_What you will do_
1 - Write out the passage on the gospel and the Church word for word, starting at "The magnitude and" and ending at "His very best.".
2 - Continue the passage on the gospel and the Church from the point where it stops, not the material that follows it.

_Text shown_

= = = = =

Thus apprehended the gospel leads into a large place where all things are of God. Here all is of His eternal purpose and we apprehend what it is to be before God in the relationship calling of sons, and relationship which associates us with the Son of God as His brethren; and still further, gives us to know what it is to be united to Christ the risen Man, and to realise the blessedness of His risen life as members of His body. It is thus we are led to the great truth of “the mystery” (Eph. 3) in which we perceive the Church set in the midst of the nations as the Body and Bride of Christ. Here the grandeur of God’s thoughts and intentions are reached, and in that wondrous plan, for which creation was a necessity, fills our souls with adoration; that grand redemption scheme by which God would provide out of the fallen race of man a Bride for His Son.

The magnitude and grandeur of it will ring through the whole redeemed creation, its joy and delight permeating every family in that glorious scene, and yet, sad it is to say, how little those who form part of it are in the joy of it today. May we not repeat with increasing emphasis that the refusal of the gospel of the glory of the blessed God is the cause. Our poor, selfish little hearts having got the assurance of escape from hell with the hope of heaven, like the Israelites of old, we refuse the pleasant land and thus miss the wealth that God has for us now, with the result that He is slighted in His very best.

Assuming that we have entered into the new creation by the door of the gospel of the glory of the blessed God, we come properly to the truth of the Church. None would affirm that the truth of the Church can be known this side of the Cross, nor indeed any of the blessings of Christianity, for every link that abides must lie on the other side of death. In the Church we come to the great fact of the Body of Christ which is the mystery, the outstanding feature of Paul’s ministry, given to him by revelation as the central part of eternal counsel and much spoken of as the masterpiece of God.

= = = = =

_Provided data_
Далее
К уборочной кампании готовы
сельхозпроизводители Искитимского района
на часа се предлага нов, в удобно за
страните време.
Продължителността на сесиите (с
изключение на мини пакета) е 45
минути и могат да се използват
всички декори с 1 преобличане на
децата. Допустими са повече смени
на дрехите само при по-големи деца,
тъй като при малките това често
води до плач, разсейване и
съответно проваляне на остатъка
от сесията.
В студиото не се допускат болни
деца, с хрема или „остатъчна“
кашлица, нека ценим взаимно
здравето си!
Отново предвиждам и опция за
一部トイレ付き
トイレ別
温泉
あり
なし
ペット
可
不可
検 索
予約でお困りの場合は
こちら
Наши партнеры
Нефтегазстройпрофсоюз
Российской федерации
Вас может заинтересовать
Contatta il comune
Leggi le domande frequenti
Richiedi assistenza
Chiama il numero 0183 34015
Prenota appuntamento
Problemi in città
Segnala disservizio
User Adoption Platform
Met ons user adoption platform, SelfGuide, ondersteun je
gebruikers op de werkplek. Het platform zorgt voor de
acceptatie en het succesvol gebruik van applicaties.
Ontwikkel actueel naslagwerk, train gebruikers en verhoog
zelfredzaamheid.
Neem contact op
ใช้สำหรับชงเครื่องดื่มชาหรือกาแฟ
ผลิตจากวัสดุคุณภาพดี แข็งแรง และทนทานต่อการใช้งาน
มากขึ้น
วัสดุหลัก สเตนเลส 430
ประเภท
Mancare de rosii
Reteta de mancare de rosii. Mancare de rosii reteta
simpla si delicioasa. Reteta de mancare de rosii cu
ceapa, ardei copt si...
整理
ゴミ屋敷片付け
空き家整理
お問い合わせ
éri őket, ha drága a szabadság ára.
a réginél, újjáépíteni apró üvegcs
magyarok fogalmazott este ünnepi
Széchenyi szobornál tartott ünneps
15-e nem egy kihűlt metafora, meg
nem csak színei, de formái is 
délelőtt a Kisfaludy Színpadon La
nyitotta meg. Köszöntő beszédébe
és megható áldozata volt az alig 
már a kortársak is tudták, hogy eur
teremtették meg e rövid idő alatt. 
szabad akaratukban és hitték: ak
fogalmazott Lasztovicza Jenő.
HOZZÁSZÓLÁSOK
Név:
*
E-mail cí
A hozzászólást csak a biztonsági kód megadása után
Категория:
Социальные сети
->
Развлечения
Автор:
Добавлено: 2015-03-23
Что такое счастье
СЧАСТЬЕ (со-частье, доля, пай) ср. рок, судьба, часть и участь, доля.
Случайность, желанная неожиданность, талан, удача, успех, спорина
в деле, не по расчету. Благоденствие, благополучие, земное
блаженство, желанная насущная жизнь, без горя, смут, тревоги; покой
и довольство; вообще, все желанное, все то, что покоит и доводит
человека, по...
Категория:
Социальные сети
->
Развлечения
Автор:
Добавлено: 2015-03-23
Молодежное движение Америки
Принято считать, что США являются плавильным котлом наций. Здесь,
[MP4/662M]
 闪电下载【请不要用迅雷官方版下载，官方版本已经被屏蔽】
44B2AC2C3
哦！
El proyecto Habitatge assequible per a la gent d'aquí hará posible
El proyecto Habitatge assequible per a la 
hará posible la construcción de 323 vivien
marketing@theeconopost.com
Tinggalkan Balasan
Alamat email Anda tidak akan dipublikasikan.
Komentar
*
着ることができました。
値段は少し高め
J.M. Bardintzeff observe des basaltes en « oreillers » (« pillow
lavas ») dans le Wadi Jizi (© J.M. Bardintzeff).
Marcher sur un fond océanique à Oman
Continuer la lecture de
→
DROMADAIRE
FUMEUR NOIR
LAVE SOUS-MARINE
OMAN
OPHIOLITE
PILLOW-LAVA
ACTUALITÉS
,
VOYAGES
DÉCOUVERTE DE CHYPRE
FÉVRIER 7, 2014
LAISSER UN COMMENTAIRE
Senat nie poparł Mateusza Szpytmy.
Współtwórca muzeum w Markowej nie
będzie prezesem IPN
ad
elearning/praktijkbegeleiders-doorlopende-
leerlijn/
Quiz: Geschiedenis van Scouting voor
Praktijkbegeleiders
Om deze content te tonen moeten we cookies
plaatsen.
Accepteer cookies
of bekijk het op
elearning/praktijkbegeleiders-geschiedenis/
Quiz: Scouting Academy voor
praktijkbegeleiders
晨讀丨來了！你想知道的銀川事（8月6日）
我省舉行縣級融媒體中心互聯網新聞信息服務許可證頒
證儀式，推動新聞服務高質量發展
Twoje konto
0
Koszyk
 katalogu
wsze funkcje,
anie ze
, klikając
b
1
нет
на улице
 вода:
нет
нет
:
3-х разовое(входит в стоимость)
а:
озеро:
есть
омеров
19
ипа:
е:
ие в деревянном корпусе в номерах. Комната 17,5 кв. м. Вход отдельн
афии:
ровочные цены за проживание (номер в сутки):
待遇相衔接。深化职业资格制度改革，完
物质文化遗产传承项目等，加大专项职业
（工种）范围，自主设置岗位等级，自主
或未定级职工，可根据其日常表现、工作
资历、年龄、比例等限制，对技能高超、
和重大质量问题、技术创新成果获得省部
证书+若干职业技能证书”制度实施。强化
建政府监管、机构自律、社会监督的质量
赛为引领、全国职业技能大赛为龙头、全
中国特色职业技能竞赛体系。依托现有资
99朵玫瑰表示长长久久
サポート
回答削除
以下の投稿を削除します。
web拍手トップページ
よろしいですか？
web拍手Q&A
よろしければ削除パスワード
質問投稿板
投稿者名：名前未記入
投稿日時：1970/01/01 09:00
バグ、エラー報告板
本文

= = = = =

_Outputs by task_
1 -
The magnitude and grandeur of it will ring through the whole redeemed creation, its joy and delight permeating every family in that glorious scene, and yet, sad it is to say, how little those who form part of it are in the joy of it today. May we not repeat with increasing emphasis that the refusal of the gospel of the glory of the blessed God is the cause. Our poor, selfish little hearts having got the assurance of escape from hell with the hope of heaven, like the Israelites of old, we refuse the pleasant land and thus miss the wealth that God has for us now, with the result that He is slighted in His very best.

2 -
The Church, that is the whole aggregate of believers between the Pentecostal Baptism of Acts 2 till the Rapture of saints to heaven of 1 Thessalonians 4, are all baptised into one body by the Holy Ghost, which constitutes an organic unity as in the life of Christ the Head. This blessed secret of grace revealed to faith gives the way the blessed God has taken to provide a Bride for His Son. As members of the Body each are seen outside the original Adamic relation, for nothing but what is of God can be there. Even here, there is in Scripture a progressive idea. In 1 Corinthians the saints are viewed locally as Christ’s Body, providing a circle for the manifestations of the Spirit in the saints, as gathered together. In Colossians the ground is enlarged. Here the whole Church is seen as the Body of Christ, so that the thoughts, sentiments, and feelings of the Head come out through the members in the energy of life as delivered from empty and formal religion. “Let no man therefore judge you in meat or in drink … which are a shadow of things to come, but the body (substance) is of Christ.”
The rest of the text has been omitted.